Roasted Spaghetti Squash with Garlic & Herbs

Ingredients :

1 medium spaghetti squash (about 2-3 lbs)
2 tbsp extra virgin olive oil
Salt and pepper, to taste
2 cloves garlic, minced
Fresh herbs (optional, like parsley or basil), finely chopped
Grated Parmesan cheese (optional for serving)
Directions:

Preheat oven to 400°F (200°C). Line a baking sheet with parchment paper.
Cut the spaghetti squash in half lengthwise and scoop out the seeds with a spoon.
Brush the inside of each half with 1 tbsp of olive oil and season with salt, pepper, and minced garlic.
Place the squash halves cut-side down on the prepared baking sheet and roast for about 40 minutes, or until the flesh is tender and can be easily shredded with a fork.
Once cooked, use a fork to scrape the flesh of the squash into noodle-like strands.
Toss the spaghetti squash strands with a drizzle of olive oil, fresh herbs, and a sprinkle of Parmesan cheese if desired.
Prep Time: 10 mins
Kcal: 120 per serving | Servings: 2

Step-by-Step Guide

1. Preheat and Prep: Preheat your oven to 400°F (200°C). Line a sturdy baking sheet with parchment paper for easy cleanup.

2. Cut Safely: Carefully cut the spaghetti squash in half lengthwise from stem to base. A sharp chef’s knife and a steady hand are crucial. For extra safety, you can microwave the whole squash for 2-3 minutes to slightly soften the skin first.

3. Seed and Season: Use a sturdy spoon to scoop out all the seeds and stringy pulp from the center of each half. Brush the entire cut surface generously with olive oil. Season liberally with salt, black pepper, and the minced garlic, ensuring it adheres to the oiled flesh.

4. Roast: Place the squash halves cut-side down on the baking sheet. Roasting face-down steams the flesh in its own moisture, resulting in perfectly tender strands. Roast for 35-45 minutes, until the outer shell gives easily when pressed.

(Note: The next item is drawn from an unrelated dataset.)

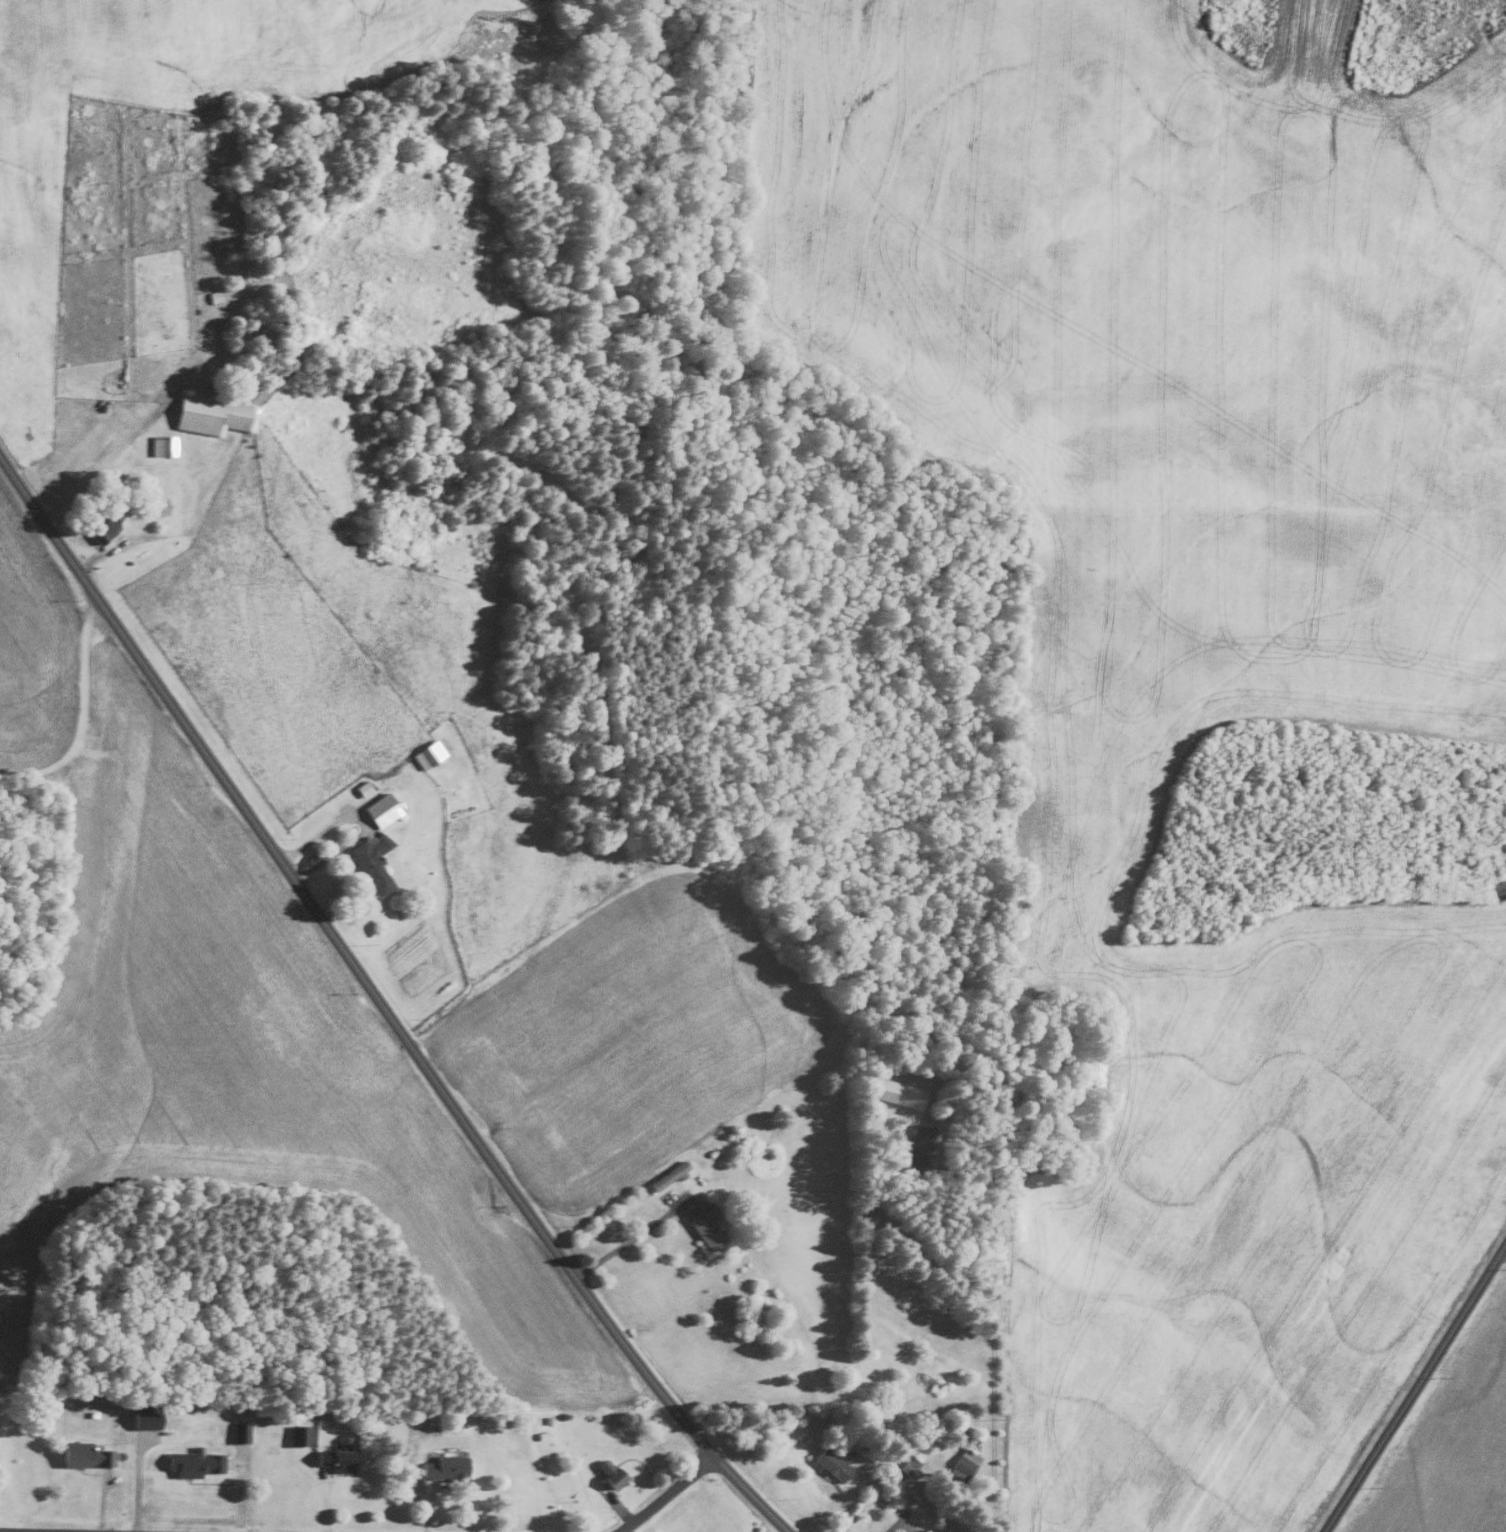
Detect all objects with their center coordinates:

5. Shred and Finish: Let the squash cool for 5-10 minutes until manageable. Then, use a fork to scrape the flesh from the skin in long, noodle-like strands. Transfer to a bowl and toss with your chosen finishing ingredients.

Serving Suggestions

This versatile squash is a fantastic low-carb base. Serve it as a bed for hearty Bolognese, creamy Alfredo, or a simple marinara sauce. For a protein-packed meal, top it with grilled chicken, meatballs, or sautéed shrimp. For a lighter option, toss the strands with pesto, cherry tomatoes, and fresh mozzarella for a “pasta” salad.

How-to Summary

Cut a spaghetti squash in half lengthwise, remove the seeds, and season the flesh with oil, salt, pepper, and garlic. Roast cut-side down at 400°F for 40 minutes until tender. Scrape the flesh into strands with a fork and toss with herbs and cheese.

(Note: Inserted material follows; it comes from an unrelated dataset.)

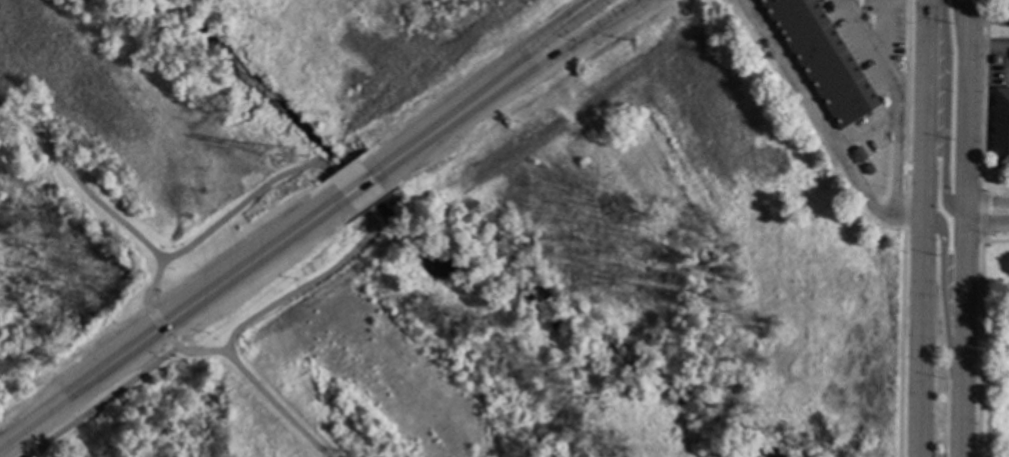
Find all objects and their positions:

Frequently Asked Questions

Can I cook spaghetti squash in the microwave? Yes. Pierce the whole squash several times, microwave on high for 5-7 minutes, let cool, then cut, seed, and scrape. The texture may be slightly wetter.

How do I store leftovers? Store cooked strands in an airtight container in the refrigerator for up to 4 days. Reheat gently in a skillet or microwave.

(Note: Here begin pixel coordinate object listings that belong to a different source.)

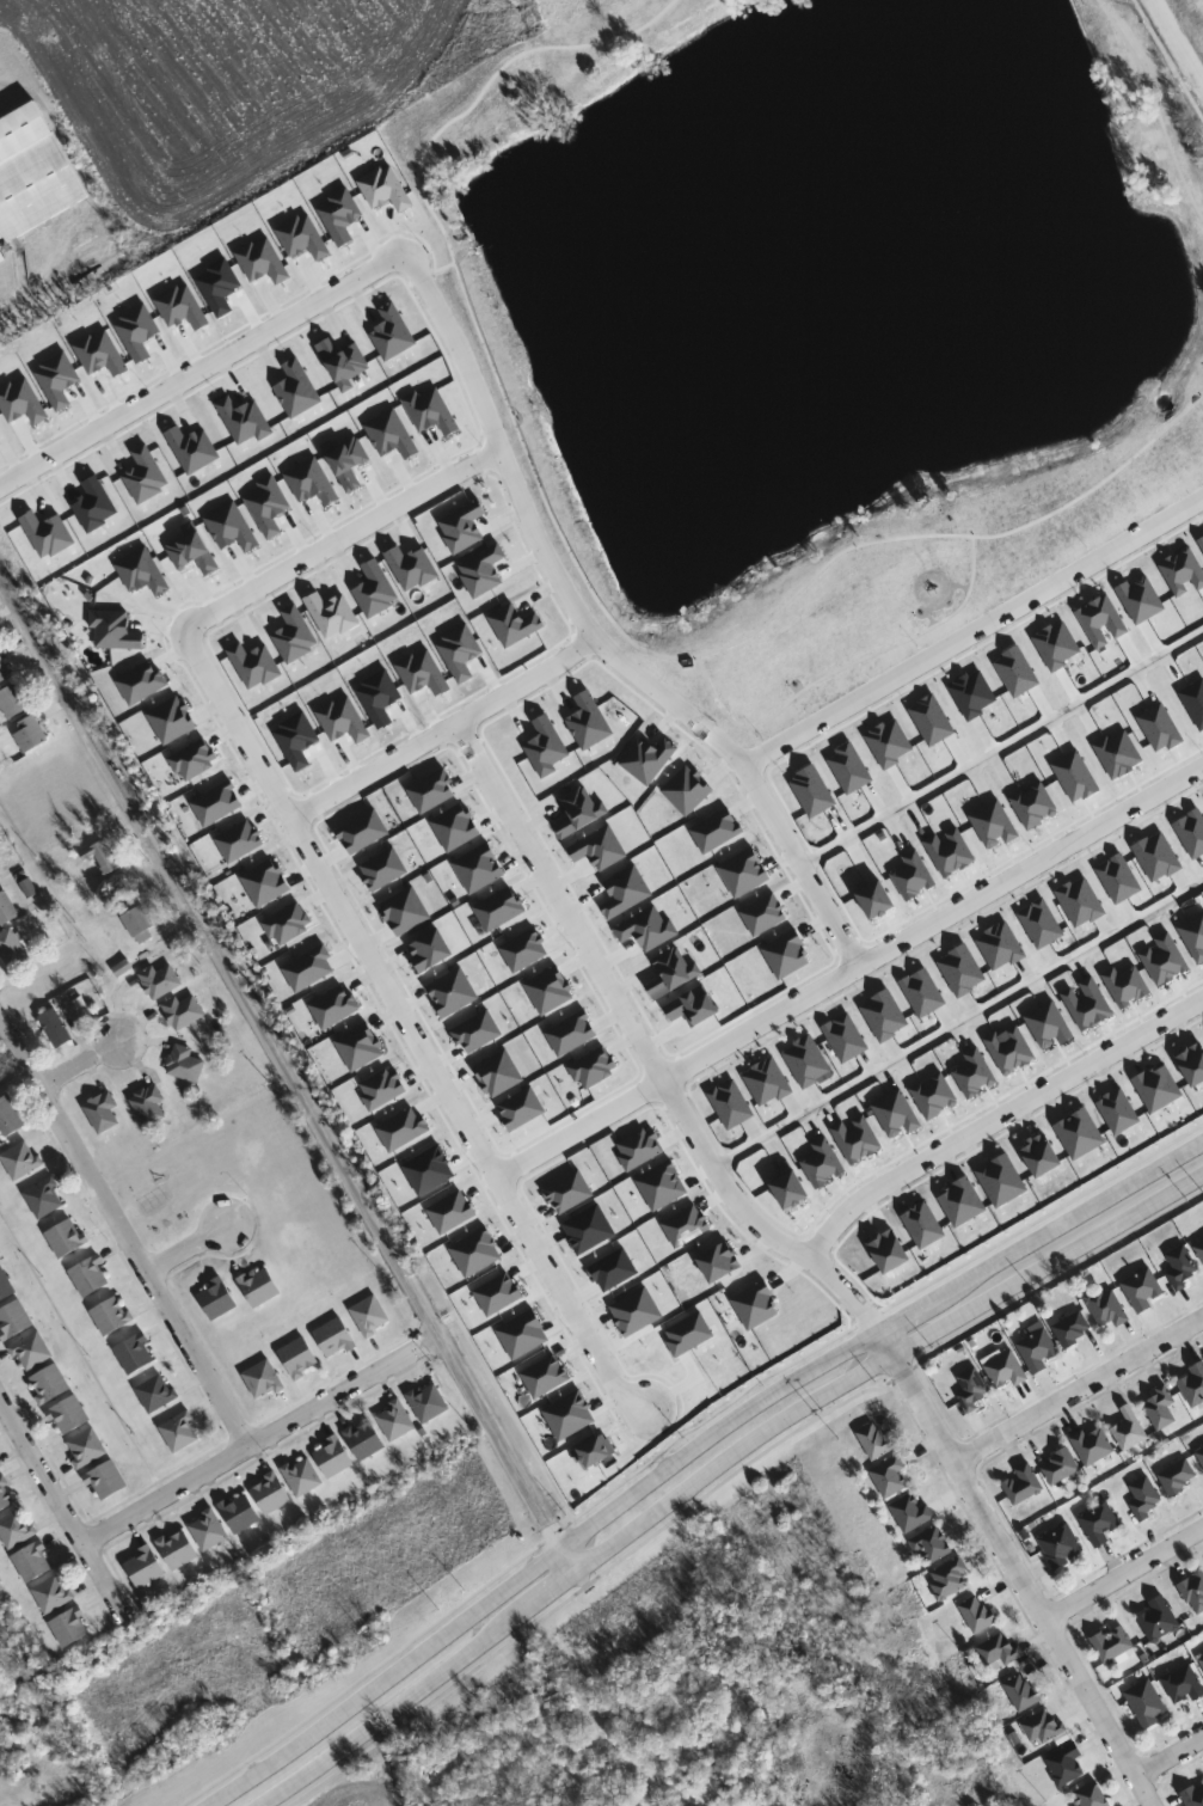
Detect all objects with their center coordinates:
road: (1181, 38)
road: (1155, 107)
building: (867, 161)
building: (34, 177)
road: (57, 294)
road: (435, 300)
road: (1200, 403)
road: (577, 564)
road: (973, 629)
road: (841, 666)
building: (3, 672)
building: (13, 703)
road: (444, 731)
building: (29, 735)
road: (756, 739)
road: (1002, 747)
road: (789, 843)
building: (102, 858)
road: (316, 864)
building: (7, 910)
building: (139, 924)
building: (13, 952)
road: (848, 970)
building: (161, 982)
building: (183, 1013)
road: (958, 1023)
building: (56, 1029)
road: (85, 1062)
building: (185, 1065)
road: (287, 1074)
building: (0, 1087)
building: (150, 1106)
road: (683, 1112)
building: (102, 1113)
road: (997, 1116)
building: (9, 1118)
building: (22, 1160)
building: (45, 1199)
road: (124, 1231)
building: (66, 1239)
road: (191, 1246)
building: (1199, 1250)
building: (1181, 1267)
building: (90, 1276)
building: (5, 1287)
building: (260, 1288)
building: (1144, 1290)
building: (218, 1300)
building: (1107, 1307)
building: (370, 1315)
building: (112, 1316)
building: (14, 1321)
building: (1072, 1330)
building: (336, 1338)
building: (1037, 1347)
building: (32, 1353)
building: (134, 1355)
building: (300, 1358)
building: (1005, 1370)
building: (263, 1380)
building: (50, 1385)
building: (1193, 1386)
building: (973, 1389)
road: (1079, 1390)
building: (157, 1394)
building: (429, 1403)
building: (1161, 1408)
building: (69, 1416)
building: (396, 1421)
building: (1130, 1428)
building: (180, 1433)
road: (261, 1440)
building: (365, 1440)
building: (875, 1441)
building: (1094, 1446)
building: (86, 1449)
road: (691, 1451)
building: (1201, 1456)
building: (334, 1458)
road: (714, 1467)
building: (1060, 1467)
building: (302, 1477)
building: (890, 1477)
building: (1179, 1478)
building: (106, 1482)
building: (1024, 1484)
building: (272, 1495)
building: (5, 1497)
building: (1146, 1499)
building: (240, 1513)
building: (912, 1513)
road: (64, 1514)
building: (1101, 1525)
building: (16, 1529)
building: (208, 1531)
road: (1001, 1539)
building: (931, 1545)
building: (1061, 1546)
building: (178, 1550)
building: (33, 1563)
building: (145, 1568)
road: (1124, 1571)
building: (949, 1580)
building: (1194, 1593)
building: (53, 1595)
building: (978, 1615)
building: (1160, 1620)
building: (71, 1630)
building: (1113, 1644)
building: (1000, 1651)
building: (1202, 1661)
building: (1184, 1684)
building: (1023, 1693)
building: (560, 1702)
building: (1148, 1704)
road: (1101, 1711)
building: (1044, 1726)
road: (1170, 1754)
building: (1067, 1765)
building: (1194, 1795)
building: (1091, 1796)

Why is my squash watery? This is often due to overcooking or not roasting it cut-side down. Ensure you roast face-down and check for doneness starting at 35 minutes.

Can I eat the skin? No, the skin of spaghetti squash is very tough and is not edible. It serves only as a cooking vessel.

Is spaghetti squash keto-friendly? Absolutely. With only about 7 grams of net carbs per cup, it’s an excellent low-carb and keto-friendly alternative to pasta.

Common Mistakes to Avoid

Avoid cutting the squash widthwise, as this creates shorter strands. Do not roast it cut-side up, as this dries out the flesh. Do not undercook it; the flesh should shred very easily. Finally, do not skip the step of brushing with oil, as it is essential for flavor and preventing dryness.

Conclusion

Roasted spaghetti squash is a simple, healthy, and delicious foundation for countless meals. Mastering the basic technique of cutting, roasting face-down, and properly shredding unlocks a world of low-carb, nutrient-rich possibilities. With its mild flavor and satisfying texture, it’s a guaranteed way to add more vegetables to your diet without sacrificing comfort.